## WHAT TO DO
Please output each line of text in the material below as a numbered list, skipping any blank lines. Leave the pictures out of your answer.

## DATA TO PROCESS
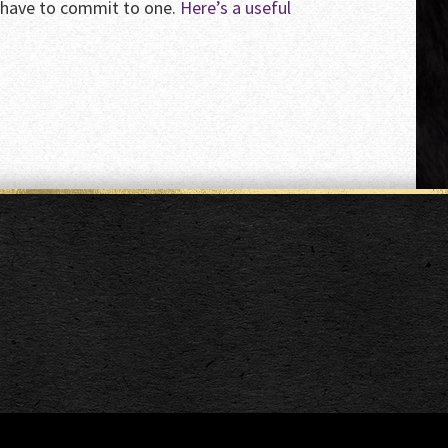
o have to commit to one.
Here’s a useful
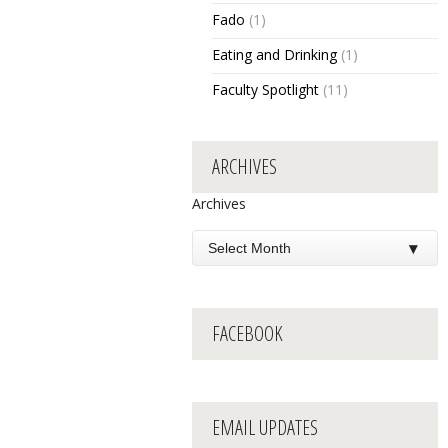
Fado
(1)
Eating and Drinking
(1)
Faculty Spotlight
(11)
ARCHIVES
Archives
FACEBOOK
EMAIL UPDATES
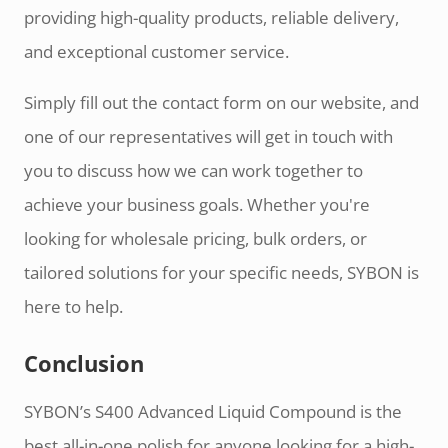
providing high-quality products, reliable delivery,
and exceptional customer service.
Simply fill out the contact form on our website, and
one of our representatives will get in touch with
you to discuss how we can work together to
achieve your business goals. Whether you're
looking for wholesale pricing, bulk orders, or
tailored solutions for your specific needs, SYBON is
here to help.
Conclusion
SYBON’s S400 Advanced Liquid Compound is the
best all-in-one polish for anyone looking for a high-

## TASK OUTPUT
1. o have to commit to one.
2. Here’s a useful
3. Fado
4. (1)
5. Eating and Drinking
6. (1)
7. Faculty Spotlight
8. (11)
9. ARCHIVES
10. Archives
11. FACEBOOK
12. EMAIL UPDATES
13. providing high-quality products, reliable delivery,
14. and exceptional customer service.
15. Simply fill out the contact form on our website, and
16. one of our representatives will get in touch with
17. you to discuss how we can work together to
18. achieve your business goals. Whether you're
19. looking for wholesale pricing, bulk orders, or
20. tailored solutions for your specific needs, SYBON is
21. here to help.
22. Conclusion
23. SYBON’s S400 Advanced Liquid Compound is the
24. best all-in-one polish for anyone looking for a high-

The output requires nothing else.